[gmx-users] Simulation time losses with REMD

Sun Jan 30 00:26:04 CET 2011

> -----Original Message-----
> From: gmx-users-bounces at gromacs.org [mailto:gmx-users-
> bounces at gromacs.org] On Behalf Of Mark Abraham
> Sent: 29 January 2011 08:24
> To: Discussion list for GROMACS users
> Subject: Re: [gmx-users] Simulation time losses with REMD
> 
> On 28/01/2011 4:46 PM, Mark Abraham wrote:
> > Hi,
> >
> > I compared the .log file time accounting for same .tpr file run alone
> > in serial or as part of an REMD simulation (with each replica on a
> > single proessor). It ran about 5-10% slower in the latter. The effect
> > was a bit larger when comparing the same .tpr on 8 processors with
> > REMD with 8 processers per replica. The effect seems fairly
> > independent of whether I compare the lowest or highest replica.
> 
> OK I found the issue by binary-searching the code looking for the
> offending line. It's in compute_globals() in src/kernel/md.c. The call
> to gmx_sum_sim consumes all the extra time. This code is taking care of
> synchronization for possibly doing checkpointing.
> 
>                  if (MULTISIM(cr) && bInterSimGS)
>                  {
>                      if (MASTER(cr))
>                      {
>                          /* Communicate the signals between the
> simulations */
>                          gmx_sum_sim(eglsNR,gs_buf,cr->ms);
>                      }
>                      /* Communicate the signals form the master to the
> others */
>                      gmx_bcast(eglsNR*sizeof(gs_buf[0]),gs_buf,cr);
>                  }
> 
> This eventually calls
> 
> void gmx_sumf_comm(int nr,float r[],MPI_Comm mpi_comm)
> {
> #if defined(MPI_IN_PLACE_EXISTS) || defined(GMX_THREADS)

-*-

Could you extend the REMD timing post, picking up right after its final line of code? The material after the REMD timing post is unrelated to it.

◆ Recorded data
-*-

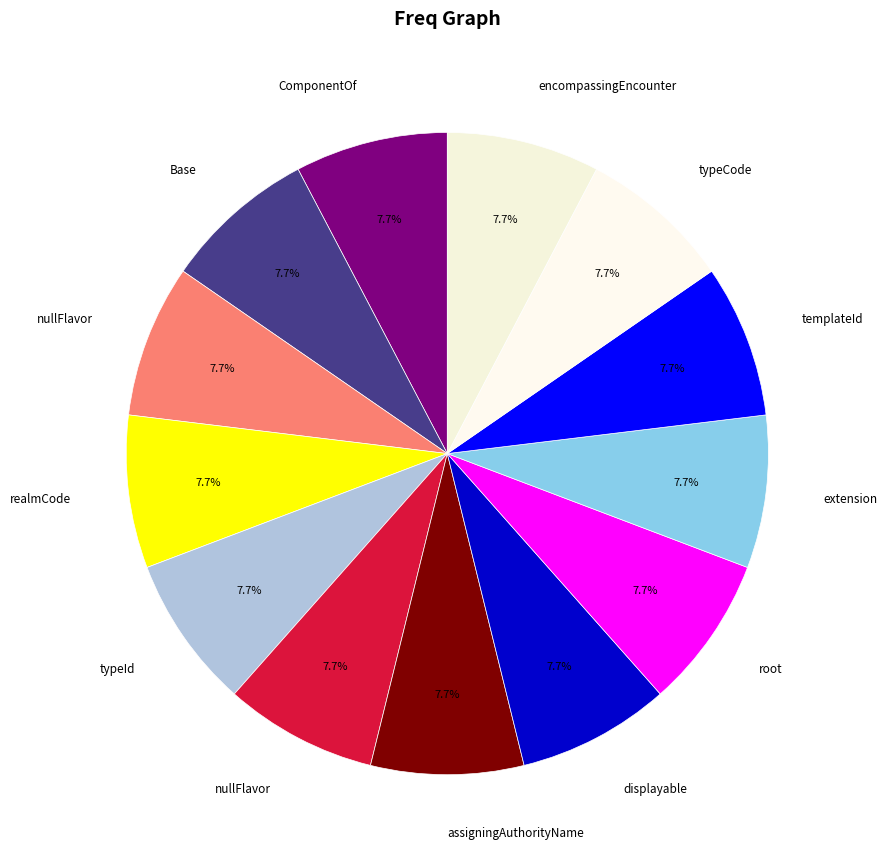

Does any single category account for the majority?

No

-*-

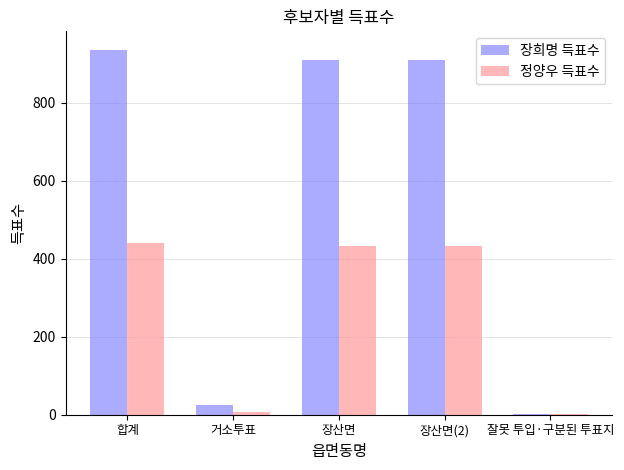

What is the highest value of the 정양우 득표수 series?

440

-*-

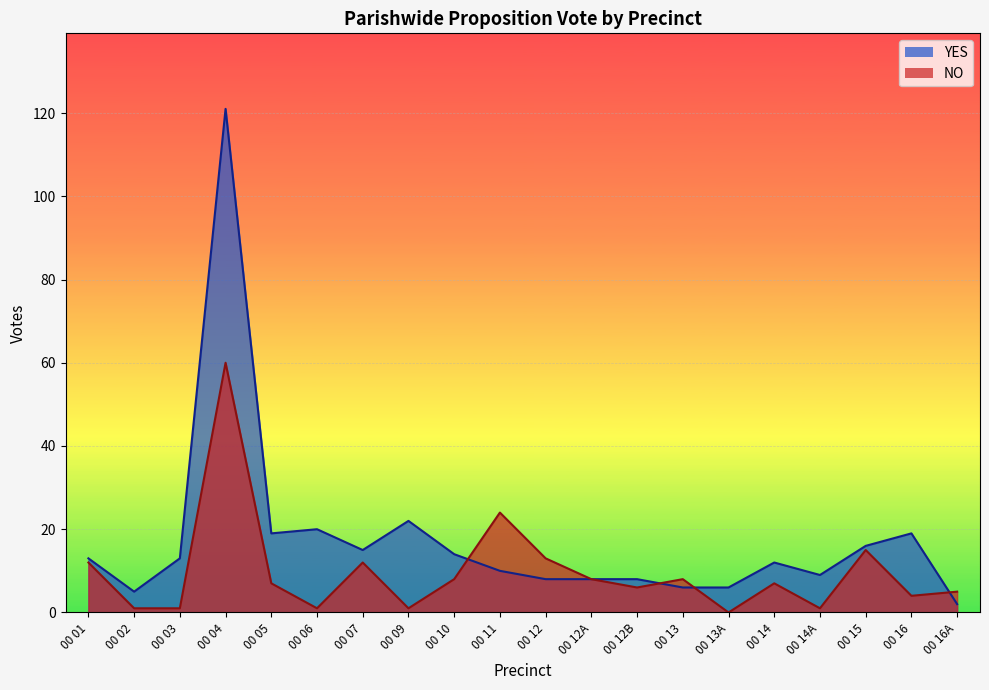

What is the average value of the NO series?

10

-*-

◆ Result
>      MPI_Allreduce(MPI_IN_PLACE,r,nr,MPI_FLOAT,MPI_SUM,mpi_comm);
> #else
>      /* this function is only used in code that is not performance
> critical,
>         (during setup, when comm_rec is not the appropriate
> communication
>         structure), so this isn't as bad as it looks. */
>      float *buf;
>      int i;
> 
>      snew(buf, nr);
>      MPI_Allreduce(r,buf,nr,MPI_FLOAT,MPI_SUM,mpi_comm);
>      for(i=0; i<nr; i++)
>          r[i] = buf[i];
>      sfree(buf);
> #endif
> }
> 
> Clearly the comment is out of date. My nstlist=5, repl_ex_nst=2500 and
> nstcalcenergy=-1, so that triggers gs.nstms=5 and so bInterSimGS is
> TRUE
> every 5 steps. I'm not sure whether the problem is with nstlist, or the
> multi-simulation checkpointing engineering, or what.
> 
> Mark

So are you saying that this code itself is slow (and called frequently), or this is showing the latency in synchronising replicas? If the latter, then presumably if you comment this out (or adjust nstlist or whatever), then it will just defer to the latency to the REMD call itself?
(I'll check my own example in due course, but our systems happen to be down this weekend.)

Martyn

-- 
Scanned by iCritical.